* **WHAT NEEDS TO BE DONE**
Provide only the number of lines in the data below that contain the string "left".

* **EXERCISE INPUT**
⁂

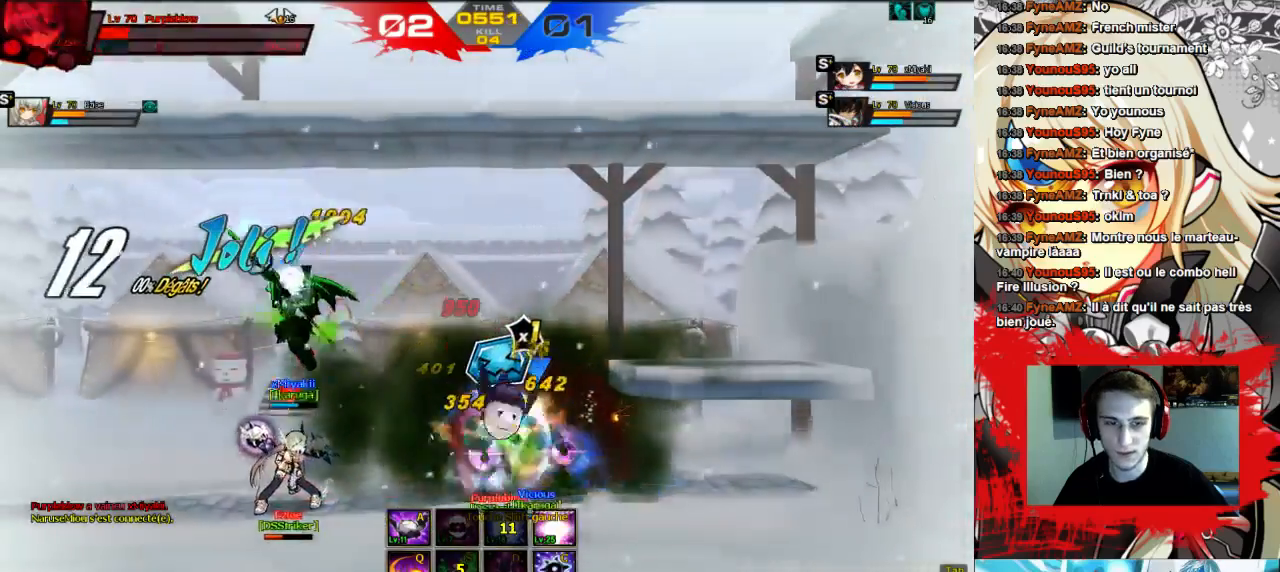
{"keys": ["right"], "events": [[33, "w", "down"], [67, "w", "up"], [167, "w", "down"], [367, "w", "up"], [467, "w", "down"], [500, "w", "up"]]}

⁂

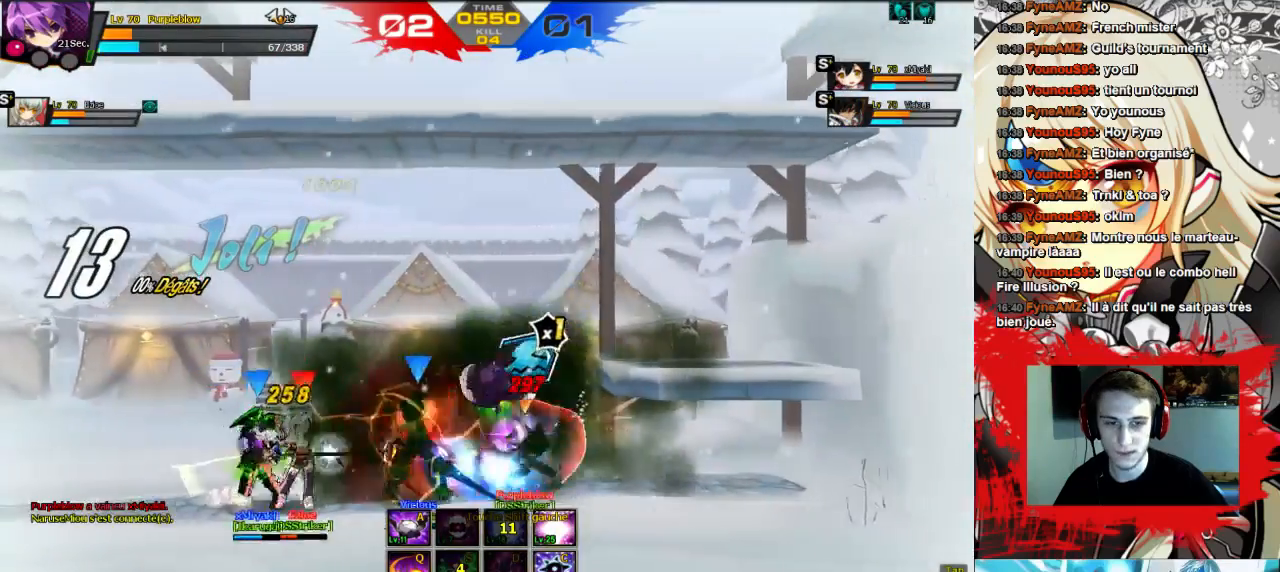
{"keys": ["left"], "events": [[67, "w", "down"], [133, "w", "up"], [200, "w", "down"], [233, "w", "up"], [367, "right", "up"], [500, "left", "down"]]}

⁂

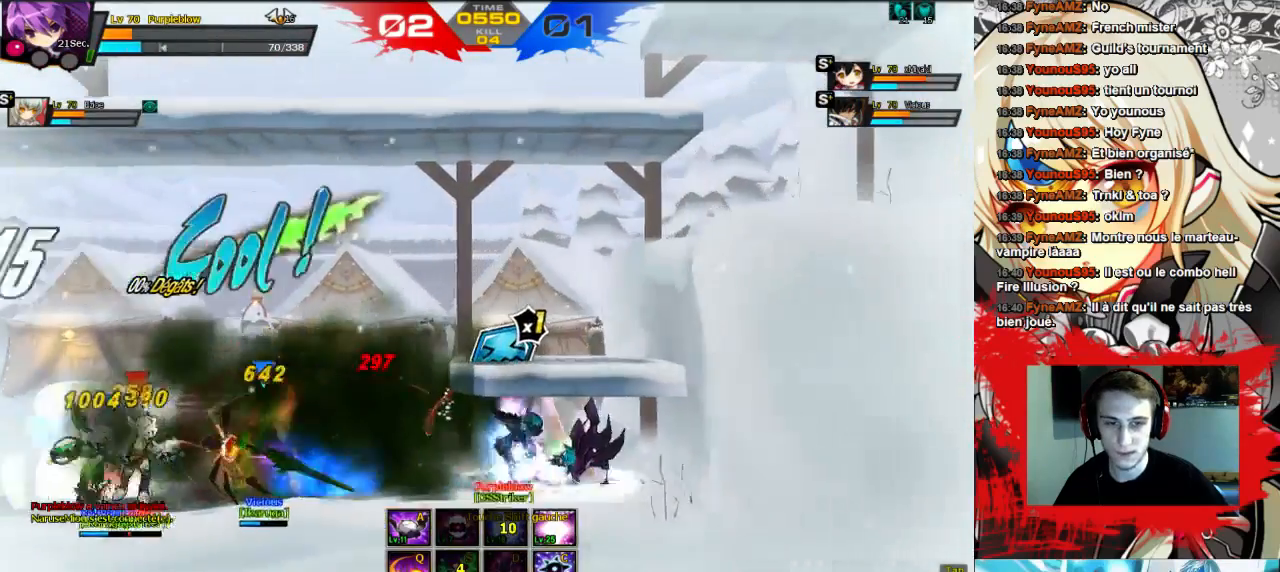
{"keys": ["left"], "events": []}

⁂

* **WRITTEN RESPONSE**
2